We examined whether Epstein-Barr virus-induced lymphoblastoid cell lines, established from homozygous typing cells (HTC-EBV-LCL), could be substituted for normal homozygous typing cells (HTC) in HLA-D typing. When using EBV-LCL as stimulators in one-way MLR, the stimulator: responder ratio was found to be most important. At a ratio of 1:10, the autologous MLR between EBV-LCL and PBL from the same donors exhibited low double normalized values (DNV) which could be distinguished from those of homologous combinations. The panel cells typed with HTC always exhibited low DNV in repeat one-way MLR in which EBV-LCL established from the same HTC were used. On the other hand, by employing our previously described method, we were able to establish the necessary HTC-EBV-LCL from unselected seropositive adult donors and utilize these cells for HLA-D typing. We suggest that our method makes it possible to circumvent the problem presented by the shortage of HTC, since our HTC-EBV-LCL can be substituted for normal HTC in HLA-D typing.

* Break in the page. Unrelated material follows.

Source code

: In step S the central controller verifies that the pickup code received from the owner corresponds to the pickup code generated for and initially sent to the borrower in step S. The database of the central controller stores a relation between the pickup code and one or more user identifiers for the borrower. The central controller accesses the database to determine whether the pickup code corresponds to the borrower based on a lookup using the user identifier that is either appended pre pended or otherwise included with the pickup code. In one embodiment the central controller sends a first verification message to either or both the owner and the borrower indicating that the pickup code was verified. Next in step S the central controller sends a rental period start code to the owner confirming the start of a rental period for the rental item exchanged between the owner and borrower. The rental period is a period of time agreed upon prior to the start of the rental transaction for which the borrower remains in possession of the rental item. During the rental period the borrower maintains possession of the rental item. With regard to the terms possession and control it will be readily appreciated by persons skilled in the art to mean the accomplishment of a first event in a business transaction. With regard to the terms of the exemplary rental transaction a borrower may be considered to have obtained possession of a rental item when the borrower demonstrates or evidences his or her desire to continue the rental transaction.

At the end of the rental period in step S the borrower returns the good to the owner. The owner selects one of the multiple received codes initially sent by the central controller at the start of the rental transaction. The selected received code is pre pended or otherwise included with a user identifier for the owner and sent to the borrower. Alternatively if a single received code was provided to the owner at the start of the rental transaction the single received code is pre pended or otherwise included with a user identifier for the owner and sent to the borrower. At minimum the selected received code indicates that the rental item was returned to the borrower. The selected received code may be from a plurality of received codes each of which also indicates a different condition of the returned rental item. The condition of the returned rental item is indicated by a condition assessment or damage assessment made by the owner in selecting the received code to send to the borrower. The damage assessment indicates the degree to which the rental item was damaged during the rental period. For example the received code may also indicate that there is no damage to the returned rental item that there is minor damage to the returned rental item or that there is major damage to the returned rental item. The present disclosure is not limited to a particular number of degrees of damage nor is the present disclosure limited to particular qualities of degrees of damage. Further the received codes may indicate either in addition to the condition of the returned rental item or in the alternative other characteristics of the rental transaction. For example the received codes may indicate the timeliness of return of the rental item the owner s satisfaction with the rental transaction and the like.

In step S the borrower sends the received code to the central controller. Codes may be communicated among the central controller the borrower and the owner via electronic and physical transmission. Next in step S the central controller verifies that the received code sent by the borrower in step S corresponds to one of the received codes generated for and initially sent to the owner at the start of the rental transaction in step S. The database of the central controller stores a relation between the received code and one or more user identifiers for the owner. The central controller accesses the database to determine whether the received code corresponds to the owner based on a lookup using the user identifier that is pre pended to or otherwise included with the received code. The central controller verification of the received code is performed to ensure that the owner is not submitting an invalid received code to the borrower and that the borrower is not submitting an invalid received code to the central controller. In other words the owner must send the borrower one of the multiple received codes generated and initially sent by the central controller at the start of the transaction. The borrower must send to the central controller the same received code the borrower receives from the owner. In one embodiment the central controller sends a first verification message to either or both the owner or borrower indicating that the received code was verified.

我们研究了从纯合分型细胞(HTC-EBV-LCL)建立的爱泼斯坦-巴尔病毒诱导的淋巴母细胞系是否可在HLA-D分型中替代正常纯合分型细胞(HTC)。当在单向混合淋巴细胞反应(MLR)中使用EBV-LCL作为刺激细胞时,发现刺激细胞与反应细胞的比例最为重要。在1:10的比例下,来自相同供体的EBV-LCL与外周血淋巴细胞(PBL)之间的自体MLR表现出较低的双标准化值(DNV),这可与同源组合的双标准化值区分开来。在用HTC分型的一组细胞中,在重复的单向MLR中(其中使用从相同HTC建立的EBV-LCL)总是表现出较低的DNV。另一方面,通过采用我们先前描述的方法,我们能够从未经选择的血清学阳性成年供体中建立所需的HTC-EBV-LCL,并将这些细胞用于HLA-D分型。我们认为我们的方法使得有可能规避HTC短缺所带来的问题,因为我们的HTC-EBV-LCL可在HLA-D分型中替代正常的HTC。